From top to bottom, retype the data exactly, passing over any picture.
*** PROVIDED DATA ***
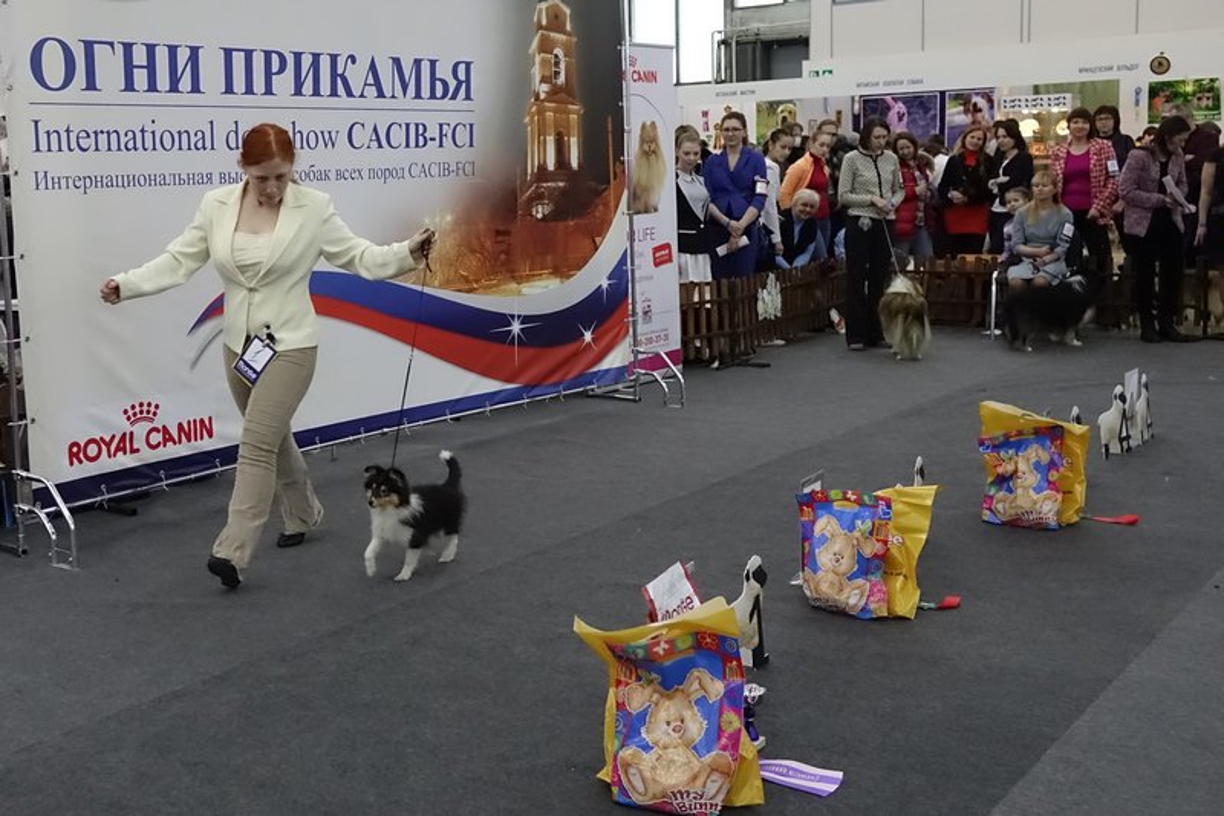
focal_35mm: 32
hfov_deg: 58.7
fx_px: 1088
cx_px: 612
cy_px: 408
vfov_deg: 41.1
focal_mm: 11.8
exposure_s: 1/250
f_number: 2.8
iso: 2500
***
- [RESULT OF THE EXERCISE]
focal_35mm: 32
hfov_deg: 58.7
fx_px: 1088
cx_px: 612
cy_px: 408
vfov_deg: 41.1
focal_mm: 11.8
exposure_s: 1/250
f_number: 2.8
iso: 2500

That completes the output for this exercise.